Brunch Fromet Mendelssohn
A Tour into the Enlightenment Era with Breakfast (in German)
What does Enlightenment taste like? On nine Sundays in May, June and July the Jewish Museum Berlin and the Museum Café Lina are offering a journey into the Enlightenment era with breakfast.
The Fromet Mendelssohn Brunch will dish up special culinary discoveries from the Jewish Enlightenment, also known as Haskahlah. On the menu you will find, for example, kurkumen fricassee, broken pea salad, and mulberries with macaron cream. The brunch can be enjoyed before the tour.
Past event
Where
Old Building, ground level, “Meeting Point” in the foyer
Lindenstraße 9–14, 10969 Berlin
The tour into Fromet Mendelssohn’s era begins at 1 pm. In Berlin’s salons, men and women, Jewish and Christian alike, would meet to discuss the issues of their times. It was not only literature and music that were discussed, but also questions of emancipation and belonging – neither women nor Jews had equal rights in Fromet’s era, but much seemed possible.
Fromet, born Gugenheim, met her future husband Moses Mendelssohn in Hamburg.
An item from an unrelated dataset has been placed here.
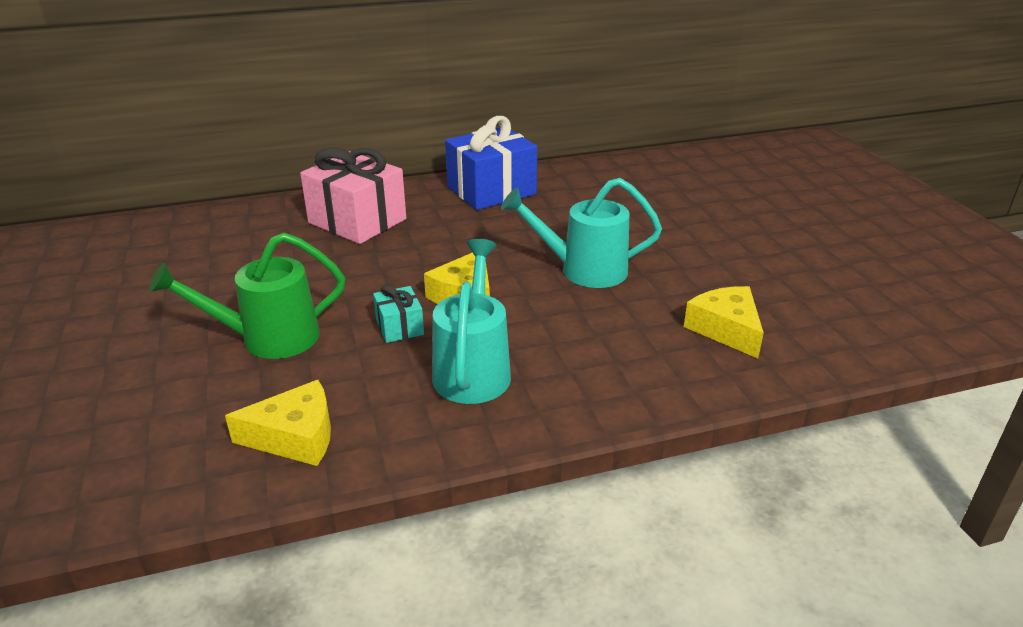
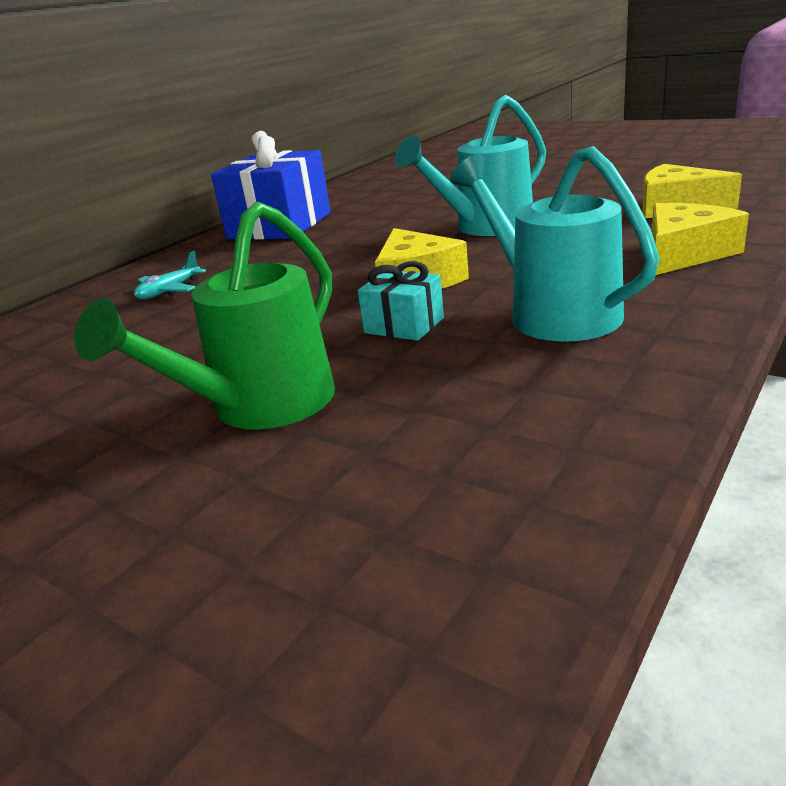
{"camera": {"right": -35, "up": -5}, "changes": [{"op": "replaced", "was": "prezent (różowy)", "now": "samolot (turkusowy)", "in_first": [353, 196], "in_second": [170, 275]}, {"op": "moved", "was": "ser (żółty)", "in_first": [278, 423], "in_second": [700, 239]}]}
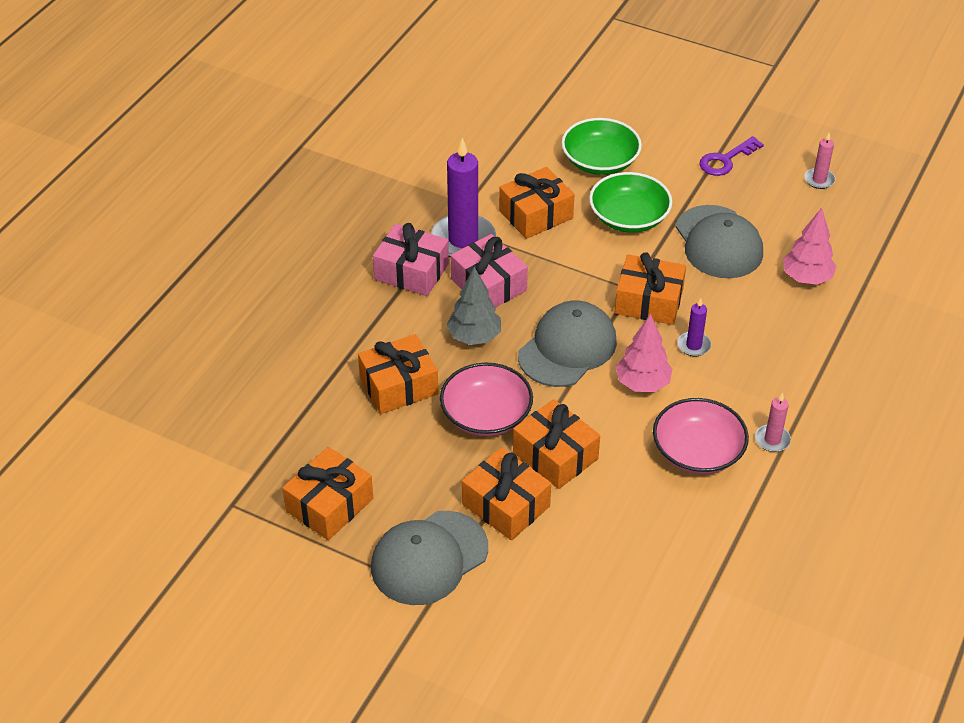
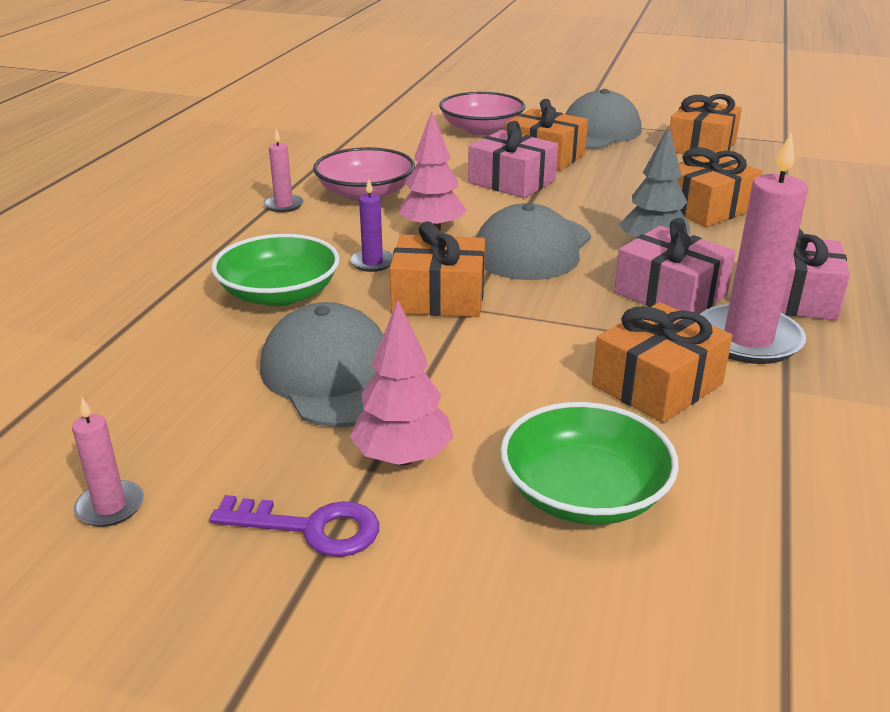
{"camera": {"right": 170, "up": -15}, "changes": [{"op": "turned", "was": "klucz (fioletowy)", "in_first": [732, 156], "in_second": [294, 526], "clockwise": 60}, {"op": "recoloured", "was": "świeca (fioletowy)", "now": "świeca (różowy)", "in_first": [463, 197], "in_second": [754, 248]}, {"op": "moved", "was": "miska (zielony)", "in_first": [630, 202], "in_second": [275, 270]}, {"op": "moved", "was": "drzewko (różowy)", "in_first": [810, 246], "in_second": [402, 383]}, {"op": "moved", "was": "miska (różowy)", "in_first": [486, 399], "in_second": [482, 113]}, {"op": "recoloured", "was": "prezent (pomarańczowy)", "now": "prezent (różowy)", "in_first": [556, 444], "in_second": [513, 159]}]}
Moses was a frequent guest at her parents’ house. Even back then, culture and politics were discussed at the table – and you can continue this tradition at the Fromet Mendelssohn Brunch!
Who was Fromet Gugenheim/Mendelssohn?
Fromet Mendelssohn, née Gugenheim (1737–1812), businesswoman and homemaker from Altona, daughter of a merchant, love marriage with Moses Mendelssohn in 1762; their letters document their relationship as intellectual equals
Who was Moses Mendelssohn?
Moses Mendelssohn (1729–1786), a leading philosopher of the Enlightenment who championed legal equality for Jews in Germany
A Glimpse of the Menu
Broken Pea Salad: Vegetable Salad with Peas and a Side of History
In the eighteenth century, unripe legumes began to be “broken” out of their shells and were either used fresh or elaborately preserved. Peas were an expensive vegetable. At first they were only available at court, but later the middle classes also profited from this new discovery. Recipes for “broken” peas could be found in all the cookbooks of the late eighteenth century.
Spinach-green Tree Frogs with Kurkumen Fricassee
These frogs are vegetarian! A recipe from the first printed Kochbuch für Israeliten (Cookbook for Israelites), written by Josef Stolz, a Catholic. In the Enlightenment period, he visited Jewish households and peered into people’s cooking pots. And by the way: kurkumen are cucumbers!
Fresh Mulberries on Macaron Cream
The Enlightenment began with mulberries: when Moses Mendelssohn came to Berlin, he was working as a silk merchant. Silk worms eat the leaves of mulberry trees and there must have been a lot of them in and around Berlin. Now you can find out what mulberries taste like!